**PASSAGE SHOWN**

Double derivate implisitt function

[Phat]

We got:

solve by x.

y^3+x^2y^2-y*sinx=1

derivate:

3y^2*y' + 2xy^2 + 2yx^2*y' - (y'sinx + ycosx) = 0


but to derivate this once again I am not sure how to proceed.

My solution:

[3y^2*y'+6y*y''] + [2y^2 + 4xyy'] + ...

solutoin manual:

6y*y'' + 2x2yy' + [2x^2*1*y'+2x^2*y*y'']



I've been searching for websites where I can read about this, but no luck.

What I think is done in the solution manual is that when x is x^1 it cannot be further derivated, because we kinda "loose" information?

I need some guidance or explanation on how to handle equations that got:

y*y'

x*y^2

x*y*y'


Thanks in advance!

 

[HallsofIvy]

We got:

solve by x.

y^3+x^2y^2-y*sinx=1

derivate:

3y^2*y' + 2xy^2 + 2yx^2*y' - (y'sinx + ycosx) = 0

Okay, good!


[quiote]but to derivate this once again I am not sure how to proceed.

My solution:

[3y^2*y'+6y*y''] + [2y^2 + 4xyy'] + ...[/quote]
You have the y' and y" reversed in the first braces
It is (3y^2)(y')'+ (3y^2)'(y')= (3y^2)y"+ 6yy'.

For the second (2xy^2)'= (2x)'(y^2)+ (2x)(y^2)'= 2y^2+ (2x)(2yy')= 2y^2+ 4xyy'.

**TASKS TO CARRY OUT**
**a.** In the implicit differentiation thread, what mistake does HallsofIvy find in the first bracket of Phat's attempt at the second derivative?
**b.** Carry the implicit differentiation thread forward from its last sentence.
The lines after this point are unrelated to the implicit differentiation thread.

**SOURCE MATERIAL**
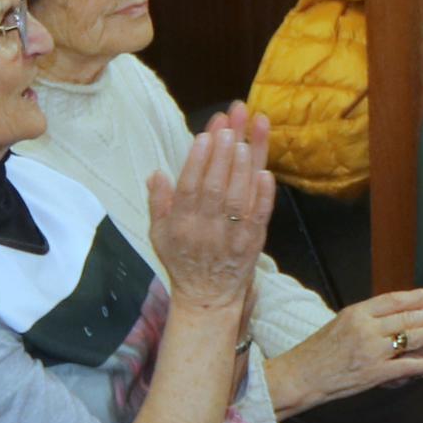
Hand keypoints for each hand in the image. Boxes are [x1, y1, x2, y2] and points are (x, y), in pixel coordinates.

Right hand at [143, 119, 272, 309]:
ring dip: (242, 169)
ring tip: (245, 142)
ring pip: (238, 199)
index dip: (197, 161)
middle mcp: (206, 229)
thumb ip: (158, 203)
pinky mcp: (253, 241)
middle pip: (214, 187)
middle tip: (228, 128)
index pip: (189, 187)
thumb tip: (156, 173)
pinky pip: (260, 216)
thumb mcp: (159, 234)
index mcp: (181, 224)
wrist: (208, 295)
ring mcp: (232, 235)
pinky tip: (267, 173)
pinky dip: (264, 196)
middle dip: (222, 156)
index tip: (205, 136)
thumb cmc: (182, 259)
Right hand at [271, 289, 422, 409]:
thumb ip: (366, 319)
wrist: (299, 376)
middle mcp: (366, 329)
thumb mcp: (339, 324)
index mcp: (356, 313)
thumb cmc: (317, 352)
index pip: (393, 300)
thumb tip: (396, 316)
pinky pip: (406, 366)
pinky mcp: (374, 373)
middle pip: (408, 318)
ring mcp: (371, 351)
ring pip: (412, 339)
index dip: (416, 297)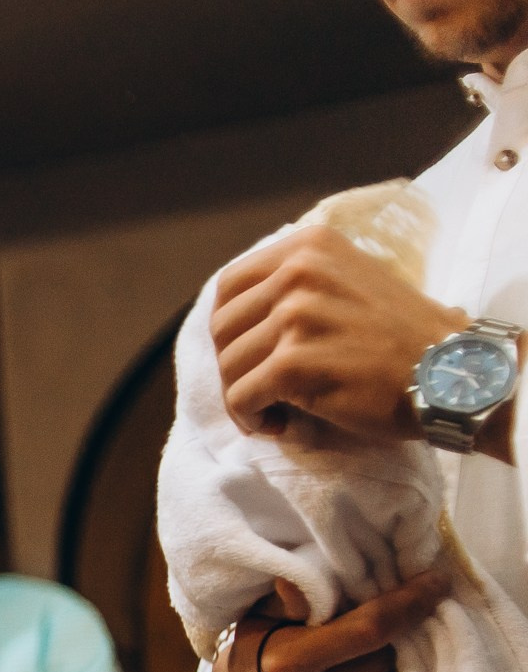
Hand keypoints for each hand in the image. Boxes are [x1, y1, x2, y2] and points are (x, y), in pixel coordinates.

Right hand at [211, 569, 449, 671]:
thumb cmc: (261, 647)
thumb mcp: (263, 614)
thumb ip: (290, 597)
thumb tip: (298, 582)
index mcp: (286, 664)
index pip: (370, 628)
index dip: (410, 602)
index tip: (436, 581)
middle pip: (390, 658)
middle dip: (399, 635)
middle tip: (395, 620)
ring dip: (399, 666)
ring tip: (381, 653)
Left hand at [212, 226, 469, 444]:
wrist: (449, 374)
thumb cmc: (401, 337)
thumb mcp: (349, 281)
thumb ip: (299, 284)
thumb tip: (240, 311)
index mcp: (308, 247)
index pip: (230, 286)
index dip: (229, 328)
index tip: (247, 354)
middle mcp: (299, 272)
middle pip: (222, 328)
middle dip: (233, 366)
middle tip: (259, 390)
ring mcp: (296, 316)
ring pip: (228, 366)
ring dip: (243, 397)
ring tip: (273, 410)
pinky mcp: (293, 362)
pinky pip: (241, 398)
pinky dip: (250, 418)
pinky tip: (276, 424)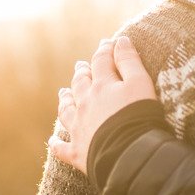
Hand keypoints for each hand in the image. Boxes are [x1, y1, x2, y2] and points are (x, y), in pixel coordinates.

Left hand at [47, 36, 157, 174]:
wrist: (128, 154)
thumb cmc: (139, 116)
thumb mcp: (140, 83)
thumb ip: (129, 61)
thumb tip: (120, 41)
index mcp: (102, 86)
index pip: (101, 62)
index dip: (105, 50)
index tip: (107, 43)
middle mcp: (85, 104)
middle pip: (80, 83)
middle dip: (81, 72)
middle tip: (80, 65)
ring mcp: (79, 128)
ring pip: (66, 110)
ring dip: (65, 100)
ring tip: (63, 93)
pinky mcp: (77, 152)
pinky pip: (62, 147)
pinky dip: (57, 142)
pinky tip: (54, 140)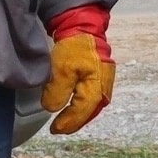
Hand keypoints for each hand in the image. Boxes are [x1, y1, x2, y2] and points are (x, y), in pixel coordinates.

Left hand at [42, 5, 114, 133]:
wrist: (83, 28)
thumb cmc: (74, 47)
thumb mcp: (61, 69)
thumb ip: (57, 91)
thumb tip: (52, 108)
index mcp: (97, 86)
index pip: (82, 110)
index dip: (69, 122)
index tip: (55, 129)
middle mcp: (104, 87)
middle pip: (90, 111)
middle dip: (75, 122)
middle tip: (59, 129)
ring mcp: (105, 82)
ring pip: (92, 106)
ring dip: (79, 116)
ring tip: (65, 123)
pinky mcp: (101, 77)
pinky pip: (92, 98)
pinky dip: (82, 106)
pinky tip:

**ANSWERS BELOW**
**a.** Phat had the y' and y'' reversed.

**b.**
For the third term (2yx^2y')'= (2y)'(x^2)(y')+ (2y)(x)'(y')+ (2y)(x)(y')'= 2x^2y'+ 2yy'+ 2yxy".

For the fourth term (-y'sin x)'= (-y')'(sin x)+ (-y)(sin x)'= -y"sin x- y cos x.

For the fourth term (-ycos x)'= (-y)'(cos x)+ (-y)(cos x)'= -y' cos x+ y sin x.

Combine those.

solutoin manual:

6y*y'' + 2x2yy' + [2x^2*1*y'+2x^2*y*y'']



I've been searching for websites where I can read about this, but no luck.

What I think is done in the solution manual is that when x is x^1 it cannot be further derivated, because we kinda "loose" information?

I need some guidance or explanation on how to handle equations that got:

y*y'

x*y^2

x*y*y'


Thanks in advance!

 

[Phat]

Thanks! That made a lot more sense than the teachers solution. I get it 100% now =)